See Datasets for details.

Sample Metadata

Additional study design parameters or sample metadata may be mapped into the Dataset, this section describes the nomenclature and formats for adding data in order to maximise the utility of the toolbox for quality control.

See Sample Metadata for details.

Sample and Feature Masks

Each Dataset object contains a sample and feature masks that store whether a sample or feature, respectively, should be used when calculating QC metrics, in the visualisations in the report functions and when exporting the dataset. This section gives details of the masks, the key functions that modify them and how these are can be used.

See Sample and Feature Masks for details.

Reports

The nPYc-Toolbox offers a series of reports, pre-set visualisations comprised of text, figures and tables to describe and summarise the characteristics of the dataset, and help the user assess the overall impact of quality control decisions.

See Quality Assessment Reports for details.

Batch & Run-Order Correction

This section describes the tools available to detect, assess and correct longitudinal run-order trends and batch effects in LC-MS datasets.

See Batch & Run-Order Correction for details.

Multivariate Analysis

The nPYc-Toolbox provides the capacity to generate a PCA model of the data, and subsequently, to use this to assess data quality, identify potential sample and feature outliers, and determine any potential analytical associations with the main sources of variance in the data.

See Multivariate Analysis for details.

Normalisation

This section describes the process for normalising data to correct for dilution effects on global sample intensity.

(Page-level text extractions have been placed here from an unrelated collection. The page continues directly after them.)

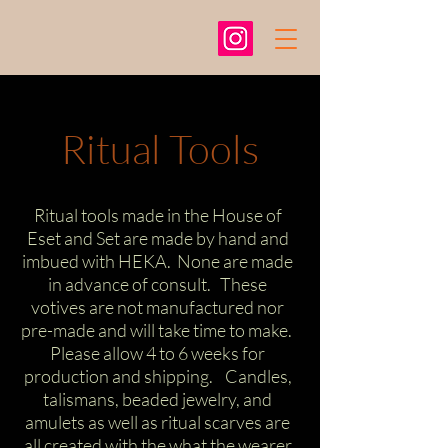
Ritual Tools
Ritual tools made in the House of
Eset and Set are made by hand and
imbued with HEKA. None are made
in advance of consult. These
votives are not manufactured nor
pre-made and will take time to make.
Please allow 4 to 6 weeks for
production and shipping. Candles,
talismans, beaded jewelry, and
amulets as well as ritual scarves are
all created with the what the wearer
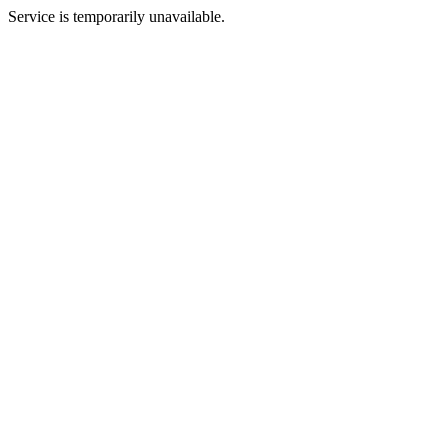
Service is temporarily unavailable.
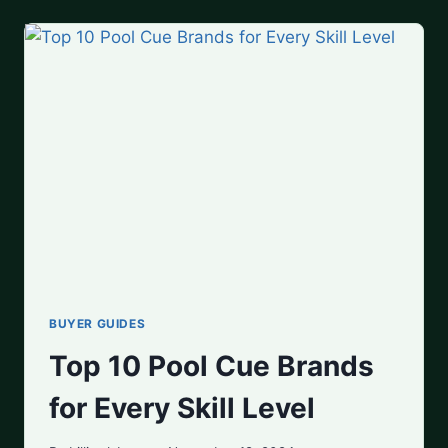
TO
BUY
IN
2025
BUYER GUIDES
Top 10 Pool Cue Brands
for Every Skill Level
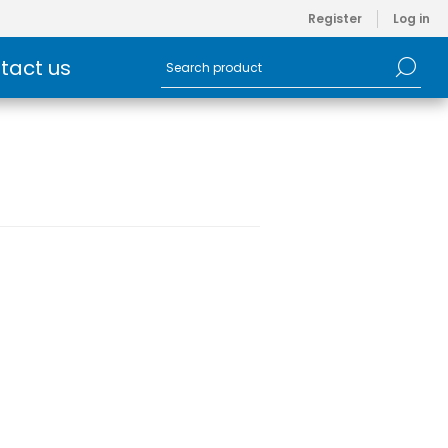
Register
Log in
tact us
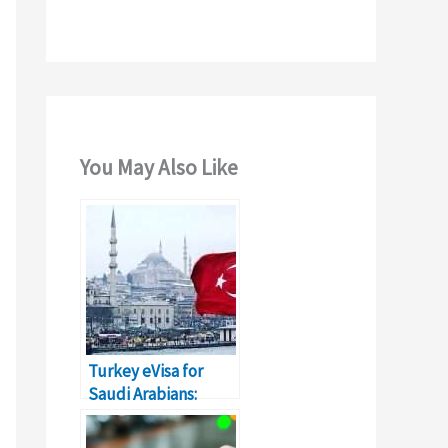
You May Also Like
Turkey eVisa for
Saudi Arabians:
Application Process
& Fees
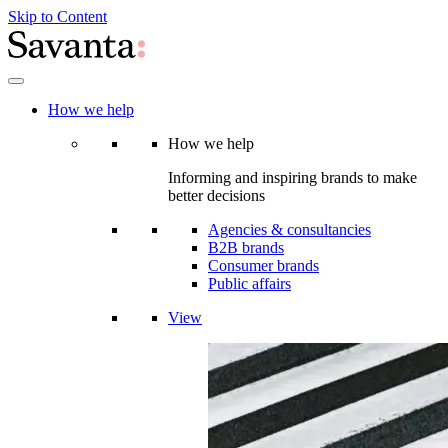
Skip to Content
How we help
How we help
Informing and inspiring brands to make
better decisions
Agencies & consultancies
B2B brands
Consumer brands
Public affairs
View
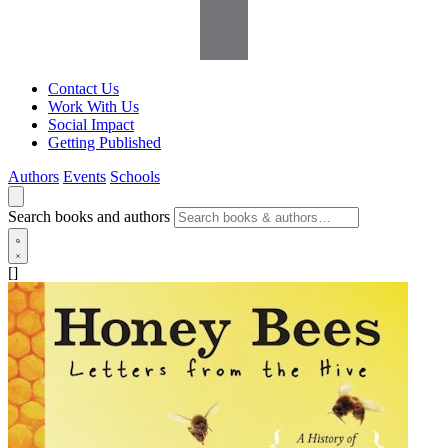
Contact Us
Work With Us
Social Impact
Getting Published
Authors
Events
Schools
Search books and authors
[]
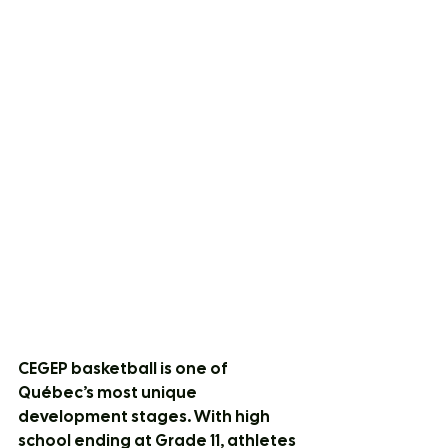
CEGEP basketball is one of 
Québec’s most unique 
development stages. With high 
school ending at Grade 11, athletes 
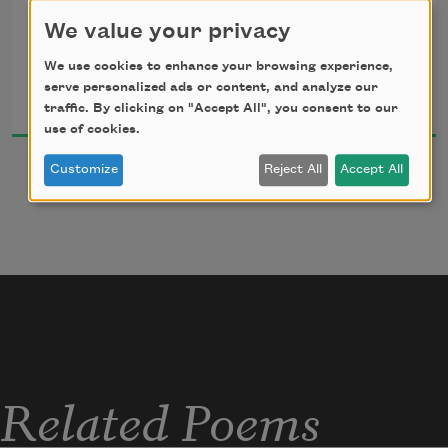
We value your privacy
We use cookies to enhance your browsing experience,
Anne Carson
serve personalized ads or content, and analyze our
2010
traffic. By clicking on "Accept All", you consent to our
use of cookies.
Customize
Reject All
Accept All
Related Poems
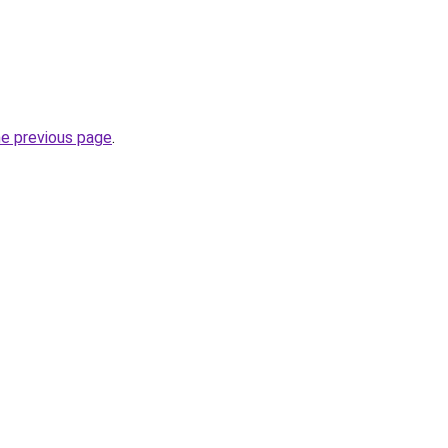
he previous page
.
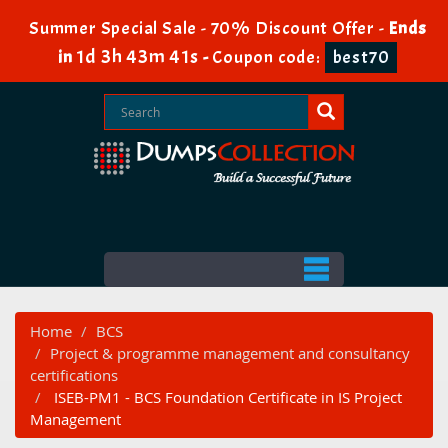
Summer Special Sale - 70% Discount Offer -
Ends
1d 3h 43m 40s
in
-
Coupon code:
best70
Home
BCS
Project & programme management and consultancy
certifications
ISEB-PM1 - BCS Foundation Certificate in IS Project
Management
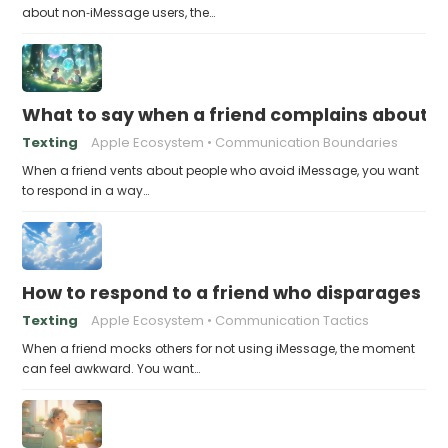
about non‑iMessage users, the…
What to say when a friend complains about f
Texting
Apple Ecosystem
Communication Boundaries
When a friend vents about people who avoid iMessage, you want
to respond in a way…
How to respond to a friend who disparages pe
Texting
Apple Ecosystem
Communication Tactics
When a friend mocks others for not using iMessage, the moment
can feel awkward. You want…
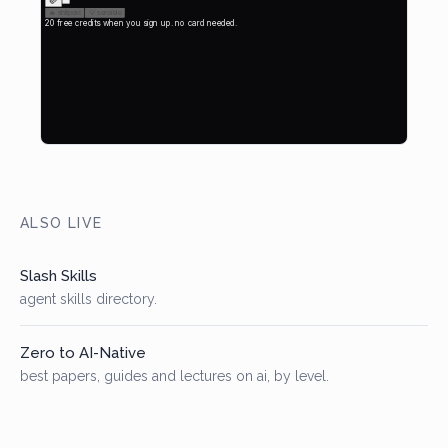
ALSO LIVE
Slash Skills
agent skills directory.
Zero to AI-Native
best papers, guides and lectures on ai, by level.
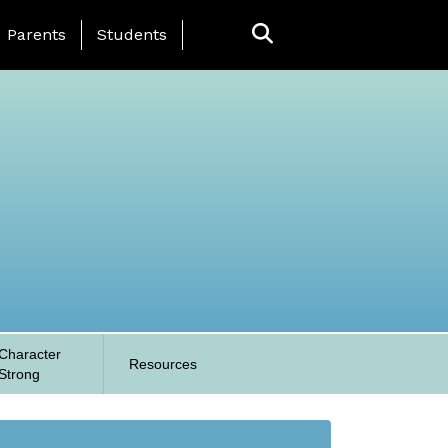
anding Page Menu
Parents
Students
Character
Resources
Strong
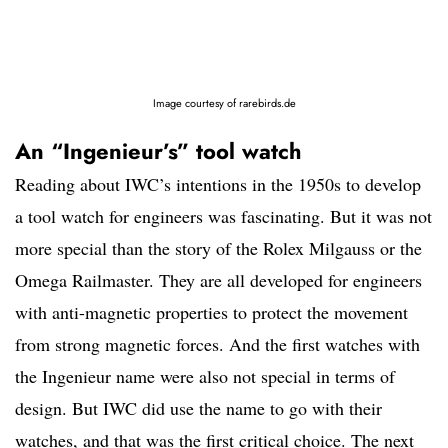
Image courtesy of rarebirds.de
An “Ingenieur’s” tool watch
Reading about IWC’s intentions in the 1950s to develop
a tool watch for engineers was fascinating. But it was not
more special than the story of the Rolex Milgauss or the
Omega Railmaster. They are all developed for engineers
with anti-magnetic properties to protect the movement
from strong magnetic forces. And the first watches with
the Ingenieur name were also not special in terms of
design. But IWC did use the name to go with their
watches, and that was the first critical choice. The next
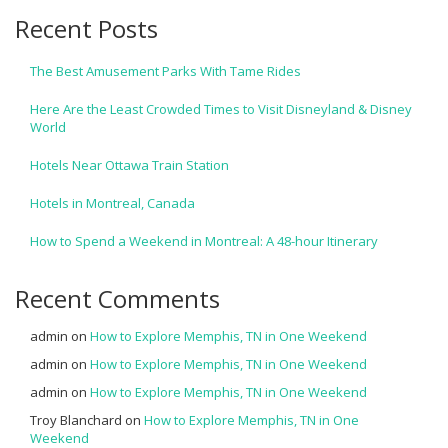
Recent Posts
The Best Amusement Parks With Tame Rides
Here Are the Least Crowded Times to Visit Disneyland & Disney
World
Hotels Near Ottawa Train Station
Hotels in Montreal, Canada
How to Spend a Weekend in Montreal: A 48-hour Itinerary
Recent Comments
admin
on
How to Explore Memphis, TN in One Weekend
admin
on
How to Explore Memphis, TN in One Weekend
admin
on
How to Explore Memphis, TN in One Weekend
Troy Blanchard
on
How to Explore Memphis, TN in One
Weekend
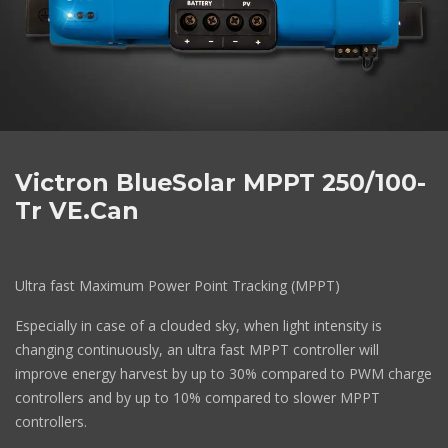
Victron BlueSolar MPPT 250/100-
Tr VE.Can
Ultra fast Maximum Power Point Tracking (MPPT)
Especially in case of a clouded sky, when light intensity is
changing continuously, an ultra fast MPPT controller will
improve energy harvest by up to 30% compared to PWM charge
controllers and by up to 10% compared to slower MPPT
controllers.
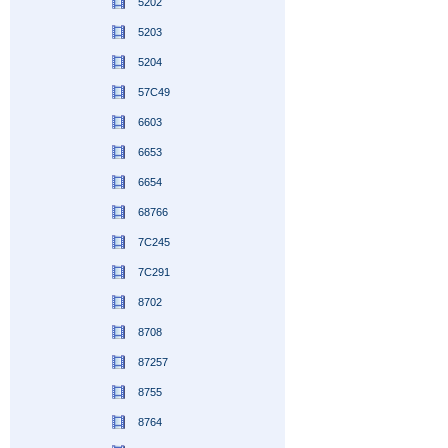
5202
5203
5204
57C49
6603
6653
6654
68766
7C245
7C291
8702
8708
87257
8755
8764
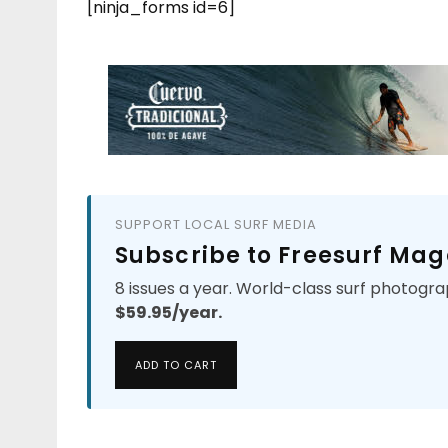
[ninja_forms id=6]
SUPPORT LOCAL SURF MEDIA
Subscribe to Freesurf Mag
8 issues a year. World-class surf photogra
$59.95/year.
ADD TO CART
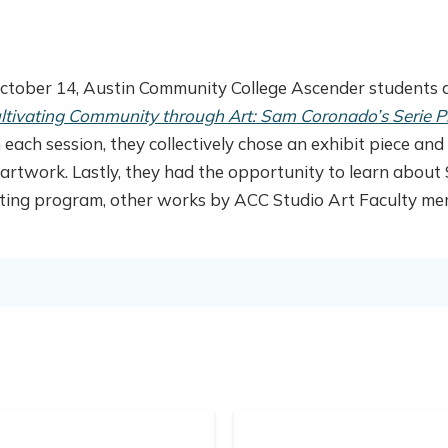
ctober 14, Austin Community College Ascender students a
ltivating Community through Art: Sam Coronado’s Serie Pr
 each session, they collectively chose an exhibit piece a
artwork. Lastly, they had the opportunity to learn about 
ting program, other works by ACC Studio Art Faculty memb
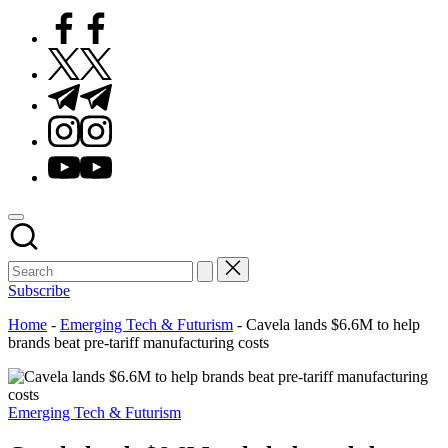
Facebook
Twitter
Telegram
Instagram
Youtube
Subscribe
Home
-
Emerging Tech & Futurism
-
Cavela lands $6.6M to help
brands beat pre-tariff manufacturing costs
Posted
Emerging Tech & Futurism
in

See Normalisation for details.

Exporting Data

This section describes how to export your data (measurements, and feature and sample related metadata).

See Exporting Data for details.

Configuration Files

Behaviour of many aspects of the toolbox can be modified in a repeatable manner by creating configuration files, this section describes the default configuration files and their parameters across the different methods, and gives information on how to create your own configuration SOPs.

See Configuration Files for details.

Enumerations

The nPYc-Toolbox uses a set of enumerations (complete listings of all possible items in a collection) for common types referenced in profiling experiments.

See Enumerations for details.

Utility Functions

This section contains information on the nPYc-Toolbox utility functions, useful functions for working with profiling datasets.

See Utility Functions for details.

Plotting Functions

The Plotting Functions sections describes the common plots available, both interactive and static version of many plots exist, suitable for use in an interactive setting such as a Jupyter notebook, or saving figures for later use.

See the Plot Gallery for a visual overview.